SAN711 is a first-in-class pain and itch-relieving compound, which has the potential of being a first-line treatment option for pain management in patients suffering from untreatable neuropathic pain or itching disorders, either as standalone treatment or as an add-on medication to existing suboptimal therapies. SAN711 acts on the receptors for GABA, the main inhibitory signaling mediator in the nervous system. SAN711 works selectively on receptors containing the GABAA α3 subunit without efficacy on the main GABAA receptors in the brain including receptors containing the GABAA α1 protein. This is important, since the sedative and hypnotic adverse effects of current marketed product acting on the receptors of GABA, such as Valium®, are due to its action on the GABAA α1 containing receptors, whereas the pain killing and anti-itch effects relies on its effects on GABAA α3 containing receptors. This means that SAN711 may regulate the body's own pain and itch regulating system in the spinal cord without promoting unwanted side effects through activation of other GABA systems in the brain. Preclinical studies with the compound have confirmed efficacy in animal models of neuropathic pain and itching without the sedative effect.

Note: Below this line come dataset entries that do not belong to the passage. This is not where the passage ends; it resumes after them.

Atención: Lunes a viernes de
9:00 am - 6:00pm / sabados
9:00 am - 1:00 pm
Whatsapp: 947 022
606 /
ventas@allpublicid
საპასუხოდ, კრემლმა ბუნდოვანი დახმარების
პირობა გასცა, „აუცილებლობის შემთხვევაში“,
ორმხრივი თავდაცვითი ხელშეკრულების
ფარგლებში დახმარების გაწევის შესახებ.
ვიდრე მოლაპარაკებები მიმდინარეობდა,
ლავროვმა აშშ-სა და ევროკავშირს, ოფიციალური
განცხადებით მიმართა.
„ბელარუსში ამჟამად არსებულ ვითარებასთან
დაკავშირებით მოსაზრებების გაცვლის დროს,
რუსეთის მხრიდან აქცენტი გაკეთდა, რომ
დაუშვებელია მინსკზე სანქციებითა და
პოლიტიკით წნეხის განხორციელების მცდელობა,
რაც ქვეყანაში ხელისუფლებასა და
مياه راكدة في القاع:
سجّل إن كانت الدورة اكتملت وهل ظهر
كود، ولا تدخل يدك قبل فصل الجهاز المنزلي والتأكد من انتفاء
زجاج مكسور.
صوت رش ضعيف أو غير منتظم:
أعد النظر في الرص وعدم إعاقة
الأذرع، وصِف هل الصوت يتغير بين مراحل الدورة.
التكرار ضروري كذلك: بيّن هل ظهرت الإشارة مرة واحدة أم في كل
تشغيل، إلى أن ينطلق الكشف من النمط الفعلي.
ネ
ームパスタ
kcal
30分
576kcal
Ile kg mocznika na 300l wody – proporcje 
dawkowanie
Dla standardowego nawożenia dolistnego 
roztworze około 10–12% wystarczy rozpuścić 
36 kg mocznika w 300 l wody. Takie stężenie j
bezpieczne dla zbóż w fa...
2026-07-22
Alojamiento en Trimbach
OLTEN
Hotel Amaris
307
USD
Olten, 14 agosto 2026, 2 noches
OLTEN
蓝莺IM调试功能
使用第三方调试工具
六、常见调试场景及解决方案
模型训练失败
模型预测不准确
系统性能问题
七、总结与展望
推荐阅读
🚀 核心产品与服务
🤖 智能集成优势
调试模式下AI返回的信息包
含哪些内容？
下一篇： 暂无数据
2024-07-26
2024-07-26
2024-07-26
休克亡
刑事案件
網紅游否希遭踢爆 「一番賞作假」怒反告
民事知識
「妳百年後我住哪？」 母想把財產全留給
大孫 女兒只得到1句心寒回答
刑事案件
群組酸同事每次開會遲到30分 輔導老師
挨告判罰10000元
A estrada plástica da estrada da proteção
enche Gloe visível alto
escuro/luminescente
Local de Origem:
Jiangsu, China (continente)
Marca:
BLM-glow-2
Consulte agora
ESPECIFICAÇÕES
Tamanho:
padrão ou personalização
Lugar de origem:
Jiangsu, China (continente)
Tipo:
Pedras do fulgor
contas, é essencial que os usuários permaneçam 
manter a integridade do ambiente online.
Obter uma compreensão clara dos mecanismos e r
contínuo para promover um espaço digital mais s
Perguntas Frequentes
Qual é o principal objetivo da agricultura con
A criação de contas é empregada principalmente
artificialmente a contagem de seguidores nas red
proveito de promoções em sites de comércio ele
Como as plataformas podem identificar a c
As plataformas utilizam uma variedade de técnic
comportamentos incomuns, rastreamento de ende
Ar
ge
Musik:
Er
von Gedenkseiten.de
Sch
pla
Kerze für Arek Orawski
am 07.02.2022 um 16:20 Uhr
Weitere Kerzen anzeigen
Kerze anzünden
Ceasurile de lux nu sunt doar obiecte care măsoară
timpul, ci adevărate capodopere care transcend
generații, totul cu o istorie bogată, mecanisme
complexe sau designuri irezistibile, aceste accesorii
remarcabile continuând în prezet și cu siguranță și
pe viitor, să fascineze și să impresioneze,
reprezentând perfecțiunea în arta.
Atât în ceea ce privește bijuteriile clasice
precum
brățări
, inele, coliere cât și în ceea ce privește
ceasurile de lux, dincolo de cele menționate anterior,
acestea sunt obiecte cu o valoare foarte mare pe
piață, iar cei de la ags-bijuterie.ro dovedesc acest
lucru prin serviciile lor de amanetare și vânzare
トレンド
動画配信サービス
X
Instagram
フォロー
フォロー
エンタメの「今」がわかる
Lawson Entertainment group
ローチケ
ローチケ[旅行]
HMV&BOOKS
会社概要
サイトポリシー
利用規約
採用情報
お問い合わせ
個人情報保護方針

Neuropathic pain is caused by a lesion or dysfunction of the central or peripheral nervous system following diseases such as diabetes, varicella zoster, cancer and HIV or mechanical lesion and trauma or the use of drugs such as chemotherapy. Neuropathic pain is often chronic, irreversible and notoriously difficult to manage. According to industry estimates, neuropathic pain is believed to affect about 40 million people in seven major markets. Well-known painkillers, such as Aspirin®, Panodil®, and ibuprofen have no or little effect on neuropathic pain. Apart from narcotic analgesics (where tolerance development is a further complication), patients are typically treated with drugs developed for other indications including anti-epileptic drugs and antidepressants. It is estimated that 40-60% of the treated patients do not respond to existing drugs and that those that do respond to existing drugs in general achieve partial pain relief only, creating a significant medical need for more effective treatments. Furthermore, the existing drugs typically have severe and dose limiting side effects such as drowsiness, dizziness and somnolence.
Pruritus or itch is the most frequent symptom seen in dermatology including atopic dermatitis, urticaria and psoriasis. Pruritus is often defined as an unpleasant sensation associated with the desire to scratch and significantly reduces the quality of life of the affected individuals in a wide range of medical conditions. With a lifetime prevalence of up to 22% and a high rate of therapeutic failure due to suboptimal treatment options, chronic itch imposes a significant socio-economic burden. Antihistamines have traditionally been the first-line treatment option for most pruritic conditions despite low efficacy in the substantial number of pruritic diseases characterized by histamine-independent pruritus. Certain systemic diseases have long been known to cause pruritus that ranges in intensity from a mild annoyance to an intractable, disabling condition. Generalized pruritus may be classified into the following categories based on the underlying causative disease: renal pruritus, cholestatic pruritus, hematologic pruritus, endocrine pruritus, pruritus related to malignancy, and idiopathic generalized pruritus. The global combined market for treatment of atopic dermatitis and psoriasis amounts to approximately US$10 million and is expected to double over the next 10 years
Preclinical development of SAN711 will encompass scale-up of the manufacturing process, GMP production and various toxicology studies, which will form the basis for a regulatory application to initiate first-in-man clinical trials. Saniona is concurrently working with its development partners to initiate Phase 1 clinical trials in the first half of 2019.